## [Work to complete]
(1) Copy the spectral bat text below word for word, covering the stretch from "The spectral bat uses" through "bats while hunting.".
(2) According to the spectral bat text below, what wing loading did the spectral bat have in the study of 51 Neotropical bat species?
(3) Using the spectral bat text below, decide whether each statement agrees with it. Answer yes or no for each and quote the deciding words.
(a) The spectral bat echolocates with ultrasound pulses at high frequencies.
(b) The spectral bat secures its prey with its thumb claws.
(c) Females carry prey back to the roost to provision males.

The spectral bat uses echolocation to navigate, creating short pulses of ultrasound at relatively low frequencies; its echolocation characteristics are suited for maneuvering around obstacles while flying low to the ground. Its foraging style has been compared to owls; it likely uses its agile and maneuverable wings to hover as it plucks prey items off the ground or tree branches. It stalks the prey and then lands on it from above, securing the prey by hooking it with its sharp thumb claws. It kills its prey by delivering a forceful bite to the skull. Relative to its size, its bite force is stronger than any Carnivoran. Its bite force is predicted to measure 80-100 Newtons based on its body size and canine teeth characteristics. It has been recorded as being attracted to the distress calls of smaller bats while hunting.

In a study of the wing morphology of 51 Neotropical bat species, the spectral bat had the lowest wing loading (body mass to wing area ratio) at 20.05. Low wing loading is advantageous for carnivorous bats because it allows them to pick up prey items from the ground and fly with them. Its wing structure allows it to take flight in confined spaces and to carry heavy prey items, despite the bat's size. Males will carry prey back to their roosts to provision females and their pup.

Records in a dataset:
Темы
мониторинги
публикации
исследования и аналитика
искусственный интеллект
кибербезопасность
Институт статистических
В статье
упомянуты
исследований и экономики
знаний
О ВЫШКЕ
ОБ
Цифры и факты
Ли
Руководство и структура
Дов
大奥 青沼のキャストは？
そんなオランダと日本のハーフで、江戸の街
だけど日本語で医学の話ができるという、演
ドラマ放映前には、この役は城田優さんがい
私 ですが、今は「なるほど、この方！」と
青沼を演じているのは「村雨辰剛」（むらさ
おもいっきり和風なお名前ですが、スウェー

==

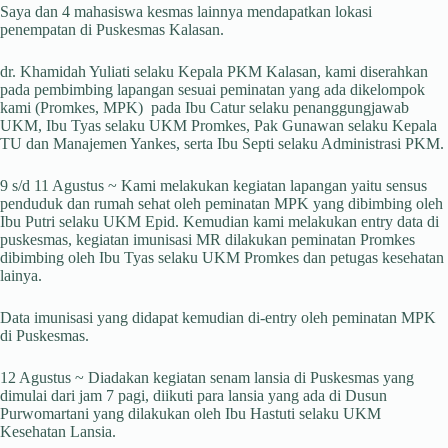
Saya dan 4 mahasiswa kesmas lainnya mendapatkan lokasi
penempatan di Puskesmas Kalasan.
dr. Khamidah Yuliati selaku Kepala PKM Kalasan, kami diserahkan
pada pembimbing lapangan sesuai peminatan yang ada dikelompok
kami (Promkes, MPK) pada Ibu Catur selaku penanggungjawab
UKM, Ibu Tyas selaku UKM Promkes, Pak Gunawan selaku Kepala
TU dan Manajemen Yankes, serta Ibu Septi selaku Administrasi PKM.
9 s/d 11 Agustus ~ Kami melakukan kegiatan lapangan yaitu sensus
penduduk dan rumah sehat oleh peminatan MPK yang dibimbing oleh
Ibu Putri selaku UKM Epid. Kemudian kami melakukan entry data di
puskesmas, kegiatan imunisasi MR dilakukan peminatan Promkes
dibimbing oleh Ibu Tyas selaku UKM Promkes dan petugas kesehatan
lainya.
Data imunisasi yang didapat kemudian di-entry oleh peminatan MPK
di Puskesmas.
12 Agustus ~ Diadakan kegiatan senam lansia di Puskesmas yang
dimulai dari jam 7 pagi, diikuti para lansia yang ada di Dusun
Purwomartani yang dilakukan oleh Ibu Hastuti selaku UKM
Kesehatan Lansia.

* * *

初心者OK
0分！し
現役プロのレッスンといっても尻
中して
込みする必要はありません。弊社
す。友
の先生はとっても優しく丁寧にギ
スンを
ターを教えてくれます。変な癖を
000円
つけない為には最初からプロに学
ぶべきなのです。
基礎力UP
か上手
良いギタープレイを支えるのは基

## [Results for each task]
(1)
The spectral bat uses echolocation to navigate, creating short pulses of ultrasound at relatively low frequencies; its echolocation characteristics are suited for maneuvering around obstacles while flying low to the ground. Its foraging style has been compared to owls; it likely uses its agile and maneuverable wings to hover as it plucks prey items off the ground or tree branches. It stalks the prey and then lands on it from above, securing the prey by hooking it with its sharp thumb claws. It kills its prey by delivering a forceful bite to the skull. Relative to its size, its bite force is stronger than any Carnivoran. Its bite force is predicted to measure 80-100 Newtons based on its body size and canine teeth characteristics. It has been recorded as being attracted to the distress calls of smaller bats while hunting.

(2) 20.05, the lowest of the species studied.

(3)
(a) No: "creating short pulses of ultrasound at relatively low frequencies"
(b) Yes: "securing the prey by hooking it with its sharp thumb claws"
(c) No: "Males will carry prey back to their roosts to provision females and their pup."